10.Effect of invalid reconstruction of proximal femoral triangular structure on failure of fracture surgery
Jiantao LI ; Licheng ZHANG ; Gaoxiang XU ; Peifu TANG
Chinese Journal of Orthopaedics 2020;40(14):928-935
Objective:To explore the effect of invalid reconstruction of proximal triangular structure on clinical failure of proximal femoral fractures treatment.Methods:A retrospective study of patients with femoral neck or intertrochanteric fractures postoperative failures from January 2013 to December 2018 was performed. Fifty-three patients including 26 males and 27 females (31 intertrochanteric fractures and 22 femoral neck fractures) met the inclusion criteria. The mean age of included patients was 55.13 years (range, 18-94 years). Fixation strategies included plate screws (18 cases), cannulated screws (13 cases) and intramedullary nails (22 cases).

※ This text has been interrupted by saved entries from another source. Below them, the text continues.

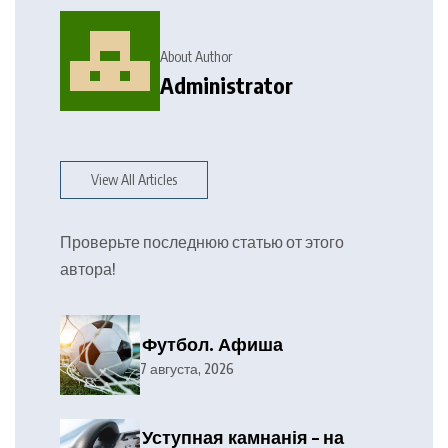
About Author
Administrator
View All Articles
Проверьте последнюю статью от этого
автора!
Футбол. Афиша
7 августа, 2026
Уступная камнанія – на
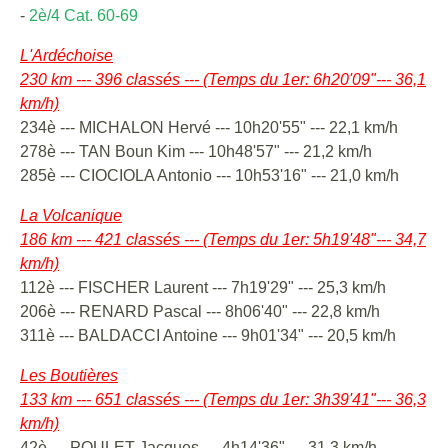
-
2è/4 Cat. 60-69
L'Ardéchoise
230 km --- 396 classés --- (Temps du 1er: 6h20'09"--- 36,1
km/h)
234è --- MICHALON Hervé --- 10h20'55" --- 22,1 km/h
278è --- TAN Boun Kim --- 10h48'57" --- 21,2 km/h
285è --- CIOCIOLA Antonio --- 10h53'16" --- 21,0 km/h
La Volcanique
186 km --- 421 classés --- (Temps du 1er: 5h19'48"--- 34,7
km/h)
112è --- FISCHER Laurent --- 7h19'29" --- 25,3 km/h
206è --- RENARD Pascal --- 8h06'40" --- 22,8 km/h
311è --- BALDACCI Antoine --- 9h01'34" --- 20,5 km/h
Les Boutières
133 km --- 651 classés --- (Temps du 1er: 3h39'41"--- 36,3
km/h)
42è --- POULET Jacques --- 4h14'36" --- 31,3 km/h ---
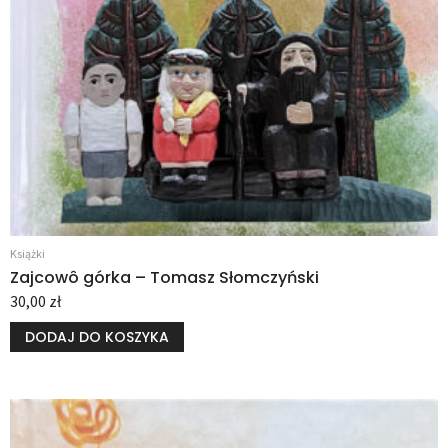
Książki
Zajcowô górka – Tomasz Słomczyński
30,00
zł
DODAJ DO KOSZYKA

Medial side, the lateral side and the upper side were defined according to the law of mechanics based on the proximal femoral structure and statistical analysis of the failure factors of reconstruction of different sides were performed based on the imaging data of postoperative failure cases.Results:Nineteen of 53 patients were without medial side reconstruction, 4 cases without lateral side reconstruction, 21 cases without upper side reconstruction, 2 cases without medial or lateral side reconstruction and 7 cases were without medial or upper side reconstruction. Sixteen cases experienced loss of reduction, and 23 cases suffered from nonunion; excessive movement of fixation occurred in 12 cases, and fixation breakage occurred in 2 cases. Indicated by statistical analysis, it was invalid reconstruction of different sides that lead to surgical failure ( P=0.098). Revision strategy: 5 cases were treated with plate-screw fixation, 1 with steel cable binding, 11 with hip replacement, 3 with internal fixation removal, 6 with intramedullary nail replacement, 21 with triangular reconstruction fixation, and 6 cases had not been followed up successfully. Conclusion:Invalid reconstruction of any side of the proximal triangular structure will cause instability of the proximal structure which can lead to the failure of fracture fixation during the treatment of proximal femoral fractures.